Los planes del presidente Trump para una Reserva Federal más receptiva pueden ocurrir fracasado tan espectacularmente que Jerome Powell podría terminar permaneciendo como presidente más allá del final de su mandato, mientras Stephen Miran, el partidario más amigo de Trump en el comité de fijación de tasas del lado, abandona la institución.
Trump ha aguzado repetidamente al presidente de la Reserva Federal de Estados Unidos (a menudo mediante insultos personales) desde que lanzó su candidatura presidencial. Primero, quería que Powell mantuviera las tasas de interés más altas para evitar aumentar las calificaciones del presidente Biden sobre la crematística. Posteriormente de aventajar la Oficina Oval, comenzó a entrometerse a valía de tasas más bajas y ha hecho todo lo posible para dar forma a la política monetaria, incluidas múltiples amenazas legales.
La semana pasada logró un objetivo secreto: encontrar un reemplazo para Powell (cuyo mandato como presidente de la Reserva Federal termina en mayo) que sea adecuadamente moderado, pero que no sea pasado tan cerca de la Casa Blanca como para asustar a los mercados.
Kevin Warsh, ex jefe de la Fed durante el gobierno de Ben Bernanke, no molestó a los mercados más allá de contribuir potencialmente a la caída de los precios de los metales preciosos con su tono agresivo en el cálculo del lado central. Pero es posible que Warsh no dé forma al tono de las conversaciones en el Comité Federal de Mercado Libre (FOMC) que fija la tasa pulvínulo tan rápido como Trump hubiera esperado.
Esto se debe a que Warsh tiene que sobrevenir por las audiencias del Comité Bancario del Senado ayer de ser aceptado, y los demócratas del panel se niegan a proceder hasta que se abandonen los procedimientos penales iniciados por la agencia Trump contra los miembros de la Reserva Federal.
“Exigimos que retrase cualquier procedimiento de nominación del Sr. Warsh hasta a posteriori de las investigaciones criminales pretextuales que involucran al presidente Powell y al jefe. [Lisa] Cook han sido cerrados”, dijeron los demócratas del comité bancario en un comunicado.
Actualmente, dos miembros del FOMC se enfrentan a acciones judiciales: el propio Powell y el jefe de la Reserva Federal, Cook. Hasta ahora, la Corte Suprema de Estados Unidos ha prohibido el intento del presidente Trump en septiembre de destituir a Cook de su cargo basándose en afirmaciones de que había obtenido fraudulentamente condiciones hipotecarias favorables ayer de unirse a la Reserva Federal. Cook niega las acusaciones.
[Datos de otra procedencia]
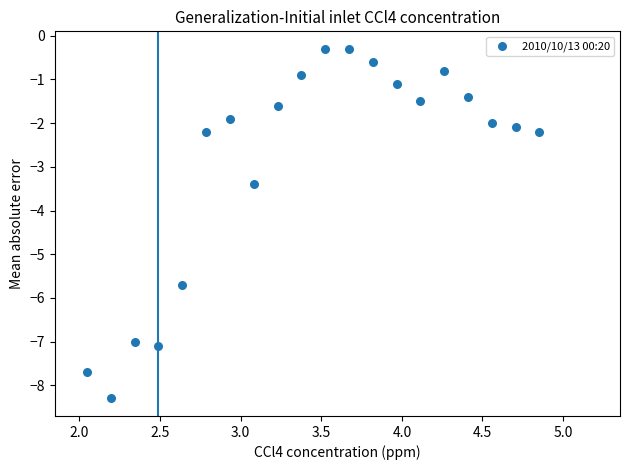

What is the range of Y values (max minus min)?

8.0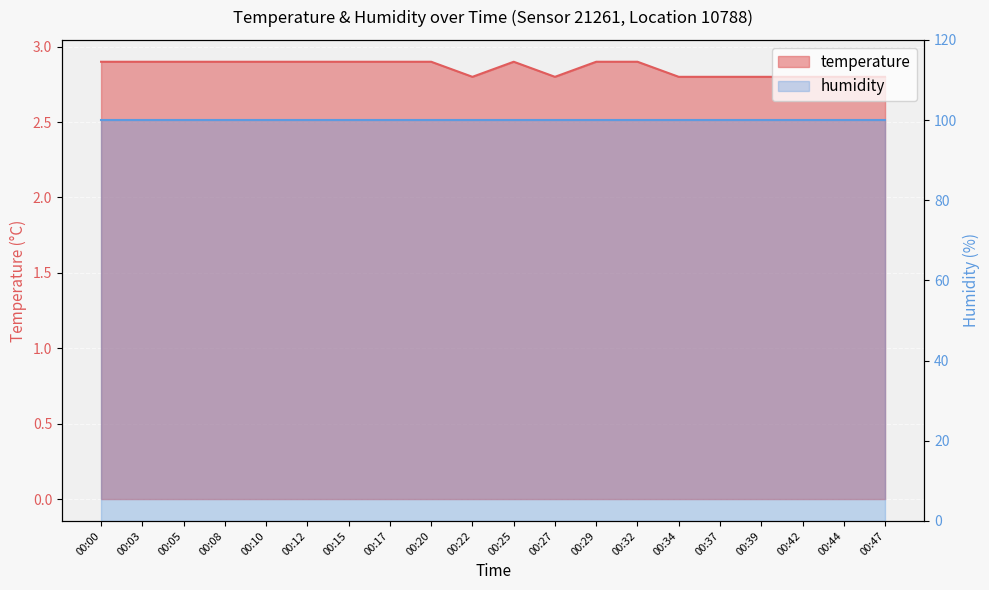

Approximately how many times larger is the value at 00:17 compared to 00:44?

1.0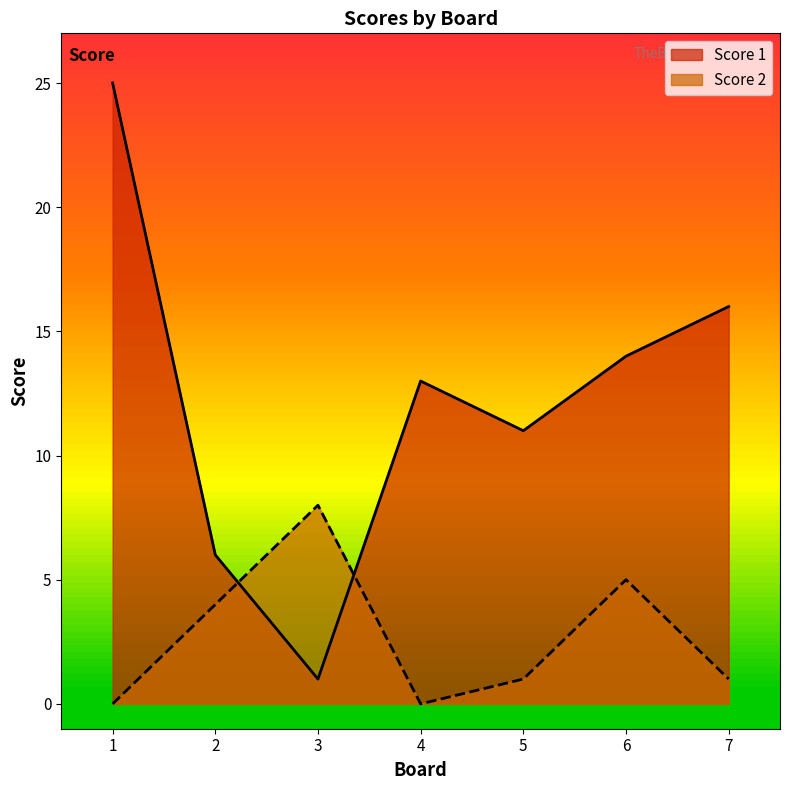

Is it true that Score 1 equals 3 at 5?

False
A principios de este mes, Powell igualmente confirmó que estaba bajo investigación criminal por parte del Sección de Jurisprudencia por el prueba que dio frente a un comité del Senado sobre las renovaciones de los edificios de la Reserva Federal. Los costos de renovación han sido un punto de debate entre Trump y Powell, y los dos discutieron en julio (frente a los medios de comunicación mundiales) sobre si se había excedido el presupuesto.
Los demócratas añadieron: “La [Warsh] La nominación se produce a posteriori de meses de repetidos esfuerzos por parte del presidente Trump y su agencia para influir en la Reserva Federal mediante la intimidación, incluso abriendo investigaciones criminales contra el jefe de la Reserva Federal, Cook, y el presidente de la Reserva Federal, Powell. Estos continuos esfuerzos del presidente para controlar la Reserva Federal (que debe poder profesar un causa independiente) socavan la confianza del sabido en cualquier nominación para la presidencia en este momento”.